Quando uma canção é composta, dois tipos de direitos são gerados: os morais e os patrimoniais. O primeiro tipo não gera ganhos financeiros, porém é inalienável e tem função de resguardar os créditos de quem compôs a obra. O segundo, por outro lado, é transferível e diz respeito aos recebimentos de valores gerados pelo uso econômico da produção. Desse modo, garante-se que um artista, por mais que ceda parte de seus ganhos a uma editora, por exemplo, jamais deixe de ser creditado como mentor e detentor intelectual da produção. O Ecad é responsável por fazer todo o controle e coleta de direitos autorais no Brasil, recebendo por desde execuções de músicas em festas a trilhas sonoras de programas de TV. Uma vez coletado, o dinheiro é repassado para associações de editoras, que posteriormente repassam às editoras em si e, finalmente, ao músico, que cede uma porcentagem dos seus ganhos em trocas dos serviços editoriais.

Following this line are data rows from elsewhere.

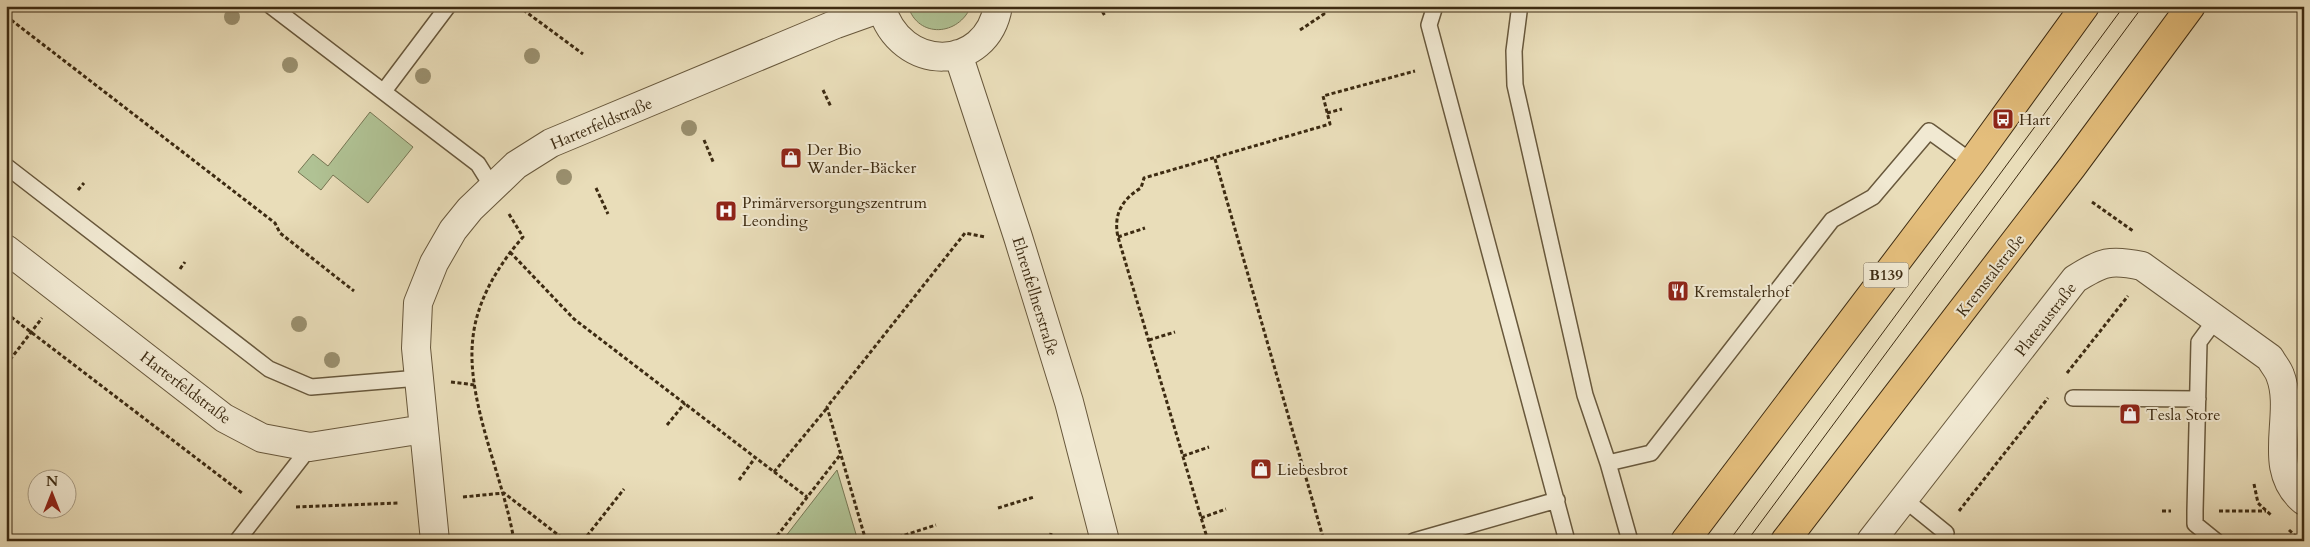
<svg xmlns="http://www.w3.org/2000/svg" width="2310" height="547" viewBox="0 0 2310 547" font-family="Cardo,serif">
<style>
.green{fill:#b0c294;stroke:#767653}
.lines{fill:none;stroke-linecap:round;stroke-linejoin:round}
.service-casing{stroke:#68583c;stroke-width:18}
.minor-casing{stroke:#68583c;stroke-width:30}
.primary-casing{stroke:#3d2b12;stroke-width:30}
.path{stroke:#3d2b12;stroke-width:3;stroke-dasharray:4 2.5;stroke-linecap:butt}
.service{stroke:#f1e9d2;stroke-width:15}
.minor{stroke:#f1e9d2;stroke-width:28}
.primary{stroke:#e4be7c;stroke-width:28}
.tram{stroke:#3d2b12;stroke-width:1}
.tree{fill:#9a906f}
.labels{text-anchor:middle;stroke-width:4;stroke-linejoin:round;paint-order:stroke}
.shield{fill:#f1e9d2;stroke:#73644c;stroke-width:1}
.shield-label{font-size:15px;font-weight:bold;fill:#3d2b12}
.poi-label{font-size:16px;fill:#3d2b12;stroke:#f1e9d2;text-anchor:start}
.street-label{font-size:16px;fill:#3d2b12;stroke:#f1e9d2}
</style>
<rect width="100%" height="100%" fill="#e9ddb9"/>
<filter id="stains"><feTurbulence type="fractalNoise" baseFrequency=".004" numOctaves="4"/><feColorMatrix values="0 0 0 0 .2 0 0 0 0 .09 0 0 0 0 .02 0 0 0 .5 -.17"/></filter>
<radialGradient id="worn" r=".72"><stop offset=".6" stop-color="#630" stop-opacity="0"/><stop offset="1" stop-color="#630" stop-opacity=".3"/></radialGradient>
<!-- green -->
<path class="green" d="M908 6H971C959 36 918 39 908 6Z
M370 112 413 147 368 203 333 175 321 190 298 172 313 154 328 166Z
M837 470 858 541H782Z"/>
<g class="lines">
<!-- service casing -->
<g class="service-casing">
<path id="service" d="M271 6 478 164 493 188
M1435 6 1429 25 1567 541
M1519 12 1514 51 1515 85 1585 395 1608 463 1630 541
M384 91 448 6
M6 166 269 369 311 387 419 378
M2073 398 2198 399
M1608 463 1651 453 1832 220 1873 197 1929 131 1972 162
M1904 499 1946 533
M237 541 310 447
M1414 541 1557 500
M2216 541 2195 524V511L2199 342 2216 319"/>
</g>
<!-- minor casing -->
<g class="minor-casing">
<path id="minor" d="M881 6C900 74 987 73 998 6
M958 54 1018 237 1069 402 1105 541
M6 249 224 418 262 438 310 447 424 429
M435 541 416 348 418 303 434 263 453 230 470 209 516 165 551 143 836 24 881 8
M1871 541 2075 279C2102 262 2110 259 2142 266L2270 358C2273 364 2278 369 2280 375 2296 415 2264 468 2304 501"/>
</g>
<!-- primary casing -->
<g class="primary-casing">
<path id="primary" d="M1685 541 1972 162 2085 6
M1785 541 2072 167 2191 6"/>
</g>
<!-- path -->
<path class="path" d="M518 6 583 54
M1099 6 1105 16
M6 16 275 223 280 233 354 291
M1300 30 1324 14 1319 6
M823 90 831 107
M1327 113 1342 109
M704 140 714 164
M1215 159 1324 541
M596 188 608 214
M78 190 84 183
M2092 202 2133 231
M509 214 523 237C499 264 477 300 473 337 465 400 504 478 514 541
M1118 237 1145 228
M510 252 574 319 807 497
M180 269 185 262
M6 313 242 493
M1149 340 1175 332
M6 365 42 318
M2067 373 2128 296
M451 382 475 385
M667 425 685 403
M1183 456 1209 447
M774 472 827 408
M739 480 755 458
M2254 484 2258 503 2272 516
M463 497 504 493 566 541
M296 507 399 503
M998 508 1034 497
M1959 511 2048 398
M2162 511H2171
M2219 511H2266
M1201 518 1226 509
M6 530 13 541
M2289 530 2301 541
M583 541 624 489
M773 541 840 455
M866 541 827 407 965 233 985 237
M886 541 936 525
M1050 541 1051 533
M1208 541 1118 237C1113 215 1122 199 1141 188L1144 178 1330 124 1323 96 1415 71"/>
<!-- service -->
<use href="#service" class="service"/>
<!-- minor -->
<use href="#minor" class="minor"/>
<!-- primary -->
<use href="#primary" class="primary"/>
<!-- tram -->
<path class="tram" d="M1729 541 2124 6
M1747 541 2143 6"/>
</g>
<!-- trees -->
<g class="tree">
<circle cx="232" cy="17" r="8"/>
<circle cx="532" cy="56" r="8"/>
<circle cx="290" cy="65" r="8"/>
<circle cx="423" cy="76" r="8"/>
<circle cx="689" cy="128" r="8"/>
<circle cx="564" cy="177" r="8"/>
<circle cx="299" cy="324" r="8"/>
<circle cx="332" cy="360" r="8"/>
</g>
<!-- icons -->
<defs>
<g id="bus-square" transform="scale(1.125)"><rect x="-9" y="-9" width="18" height="18" rx="4" fill="#8f2418" stroke="#f1e9d2"/><path d="M-5-6H5V4H4V6H2V4H-2V6H-4V4H-5ZM-3.5-4V0h7V-4ZM-3.5 1.2v1.5H-2V1.2ZM2 1.2v1.5H3.5V1.2Z" fill="#fff"/></g>
<g id="shop-square" transform="scale(1.125)"><rect x="-9" y="-9" width="18" height="18" rx="4" fill="#8f2418" stroke="#f1e9d2"/><path d="M-5-2.5h2.3a2.7 3.5 0 0 1 5.4 0H5L5.5 6h-11ZM-1.5-2.5h3a1.5 2.3 0 0 0-3 0Z" fill="#fff"/></g>
<g id="hospital-square" transform="scale(1.125)"><rect x="-9" y="-9" width="18" height="18" rx="4" fill="#8f2418" stroke="#f1e9d2"/><path d="M-5-5h3v3.5h4V-5h3V5h-3V1.5h-4V5h-3Z" fill="#fff"/></g>
<g id="restaurant-square" transform="scale(1.125)"><rect x="-9" y="-9" width="18" height="18" rx="4" fill="#8f2418" stroke="#f1e9d2"/><path d="M-5-6h1v4h1v-4h1v4h1v-4h1v5L-1.5 .5V6h-2V.5L-5-1ZM5-6V6H3V1.5H1.5Q1.5-4 5-6Z" fill="#fff"/></g>
</defs>
<g fill-rule="evenodd">
<use href="#bus-square" x="2003" y="119"/>
<use href="#shop-square" x="791" y="158"/>
<use href="#hospital-square" x="726" y="211"/>
<use href="#restaurant-square" x="1678" y="291"/>
<use href="#shop-square" x="2130" y="414"/>
<use href="#shop-square" x="1261" y="469"/>
</g>
<g class="labels">
<!-- shield labels -->
<rect class="shield" x="1863.5" y="262.5" width="45" height="25" rx="4"/>
<g class="shield-label">
<text x="1886" y="280">B139</text>
</g>
<!-- poi labels -->
<g class="poi-label">
<text x="2019" y="125">Hart</text>
<text x="807" y="155">Der Bio<tspan x="807" dy="18">Wander-Bäcker</tspan></text>
<text x="742" y="208">Primärversorgungszentrum<tspan x="742" dy="18">Leonding</tspan></text>
<text x="1694" y="297">Kremstalerhof</text>
<text x="2146" y="420">Tesla Store</text>
<text x="1277" y="475">Liebesbrot</text>
</g>
<!-- street labels -->
<g class="street-label">
<text transform="translate(601 123) rotate(-23)" y="6">Harterfeldstraße</text>
<text transform="translate(1990 275) rotate(-52)" y="6">Kremstalstraße</text>
<text transform="translate(1036 296) rotate(73)" y="6">Ehrenfellnerstraße</text>
<text transform="translate(2045 319) rotate(-52)" y="6">Plateaustraße</text>
<text transform="translate(186 387) rotate(37)" y="6">Harterfeldstraße</text>
</g>
</g>
<!-- margin -->
<rect width="2310" height="547" fill="none" stroke="#e9ddb9" stroke-width="25"/>
<rect x="8" y="8" width="2295" height="532" fill="none" stroke="#3d2b12" stroke-width="2.5"/>
<rect x="12" y="12" width="2285" height="522" fill="none" stroke="#3d2b12"/>
<!-- north arrow -->
<g transform="translate(52 494)"><circle r="24" fill="#f1e9d2" stroke="#a99d85"/>
<path d="M0-4L9 19L0 12L-9 19Z" fill="#8f2418"/>
<text y="-8" font-size="14" font-weight="bold" text-anchor="middle" fill="#3d2b12">N</text>
</g>
<rect width="100%" height="100%" filter="url(#stains)"/>
<rect width="100%" height="100%" fill="url(#worn)"/>
</svg>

Rafael destaca que a complexidade da distribuição demanda cuidados, apesar de ser necessária. “O sistema de difusão das obras musicais é totalmente necessário para que haja uma justa retribuição patrimonial dos direitos autorais, mas traço algumas ponderações por se tratar de um sistema privado e que acaba difundindo muito o valor das retribuições. Também ressalto a necessidade da editora ser colocada como uma titular derivada dos direitos autorais”, aponta, lembrando que essa posição traria algumas responsabilidades às editoras, que seriam incumbidas de fiscalizar todo o sistema de gestão coletiva.

Apesar da facilidade cada vez maior de se lançar músicas globalmente, o pesquisador acredita que o papel da editora como divulgadora do produto se mantém, e que o leque cada vez mais variado de possibilidades pode causar confusão a artistas iniciantes. “É complicado não se falar em gestão coletiva por causa da difusão que a obra tem”, lembrou, destacando que muitos artistas, principalmente iniciantes, não têm a visão técnica de conseguir difundir de modo integralmente sozinhos a sua obra; por isso que eles procuram as editoras. “Uma crítica, porém, que fiz em meu trabalho é em relação ao fato de que muitas vezes a cessão dos direitos é feita para uma editora que não faz seu trabalho de divulgação adequadamente. Para o músico, então, se desvincular desse contrato pode ser muito difícil. Assim a obra acaba sendo mal divulgada, mal editada”, pontua. Em sua pesquisa, Rafael ainda cita o exemplo de Roberto Carlos e Zé Ramalho, que cederam o direito patrimonial de suas obras, mas divergiram da estratégia de divulgação do produto optada pela editora. Desse modo, os cantores autorizaram por conta própria a inclusão de suas canções em determinados CDs e DVDs, gerando discussões e embates legais.

Por fim, o especialista aponta que, dada a obrigação laboral que a editora passa a ter a partir do momento que é remunerada com parte dos direitos patrimoniais, é necessário que a empresa aja com competência e disposição na divulgação, podendo o contrato ser até rescindido em caso de má gestão. Prevendo justamente um crescimento da editoração por conta da popularização do streaming, Rafael aponta, então, que é cada vez mais necessário a fiscalização e autorregulação do setor, a fim de evitar desvio de funções. Paralelamente, o Ecad, por ter sido instituído através de normativa estatal, também deve ser passível de fiscalização pública, caso necessário. A sinergia entre as diferentes esferas de atuação, portanto, mostra-se fundamental para o exercício correto da editoração musical.